Alternately titled: Remember When I Told You I Was An Idiot?
Do you all remember my nice post about Lent that went up on Friday? How I waxed on about Lenten obligations and my memories of being a kid during the time of no-meat Fridays?
I had written that on Thursday so it would post at 12:01 on Friday morning… and then I went to bed because my sister Laura and brother-in-law Jeff were coming for lunch the next day. My nephew Thomas is an excellent basketball player (just ask me) and he had a tournament nearby this past weekend, which means I got to hang out with his lovely parents.
It was a rainy, crummy day here in Iowa on Thursday, which means I was feeling pretty crummy myself and sleep alluded me the majority of the night. So when I finally rolled out of bed on Friday morning at 11:15, and Laura called at 11:30 to see what sounded good for lunch because they were in town, I wasn’t exactly bright-eyed, bushy-tailed and thinking things through. She said they were right by a Kentucky Fried Chicken and I said, “That sounds perfect! I haven’t had that in ages and I love mashed potatoes. Let’s do that!”
[Does anyone see where I’m going with this yet?]
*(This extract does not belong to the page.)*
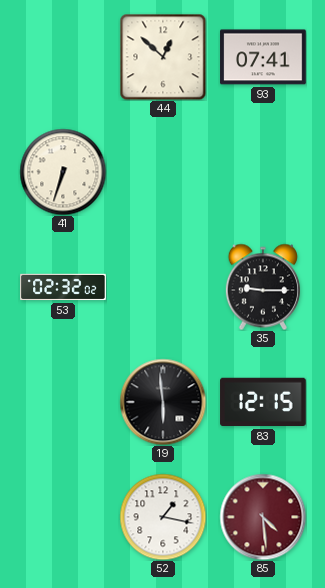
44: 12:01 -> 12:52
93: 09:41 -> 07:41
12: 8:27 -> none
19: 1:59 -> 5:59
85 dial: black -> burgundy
I hung up and finished putting on my mascara before sitting down to the computer to check on the blog. You know, the one that posted on Friday morning where I told you about my fish/chicken confusion? The one where I’m a smart-alec and tell you all at the end: “And remember, it’s Friday: NO CHICKEN.”
Yeah… that one.
I died laughing as I realized that I just told my sister chicken sounded great for lunch on a Lenten Friday, and called my mom to tell her that I’m an idiot (as if giving birth to me and knowing me for 35 years wasn’t enough for her to know that already). Here’s how our conversation went:
Mom: “You know, when the Hispanic hired hands on the farm learned we only ate fish on Fridays they told your dad that in Mexico chicken isn’t considered meat and is ok during Lent. They said it’s different because chickens come from eggs.”
Me: “Umm… Mom? Unless something changed from my 5th grade sex education class until now, we all originate from eggs.”
And that right there, people, is proof that I get it from my mother.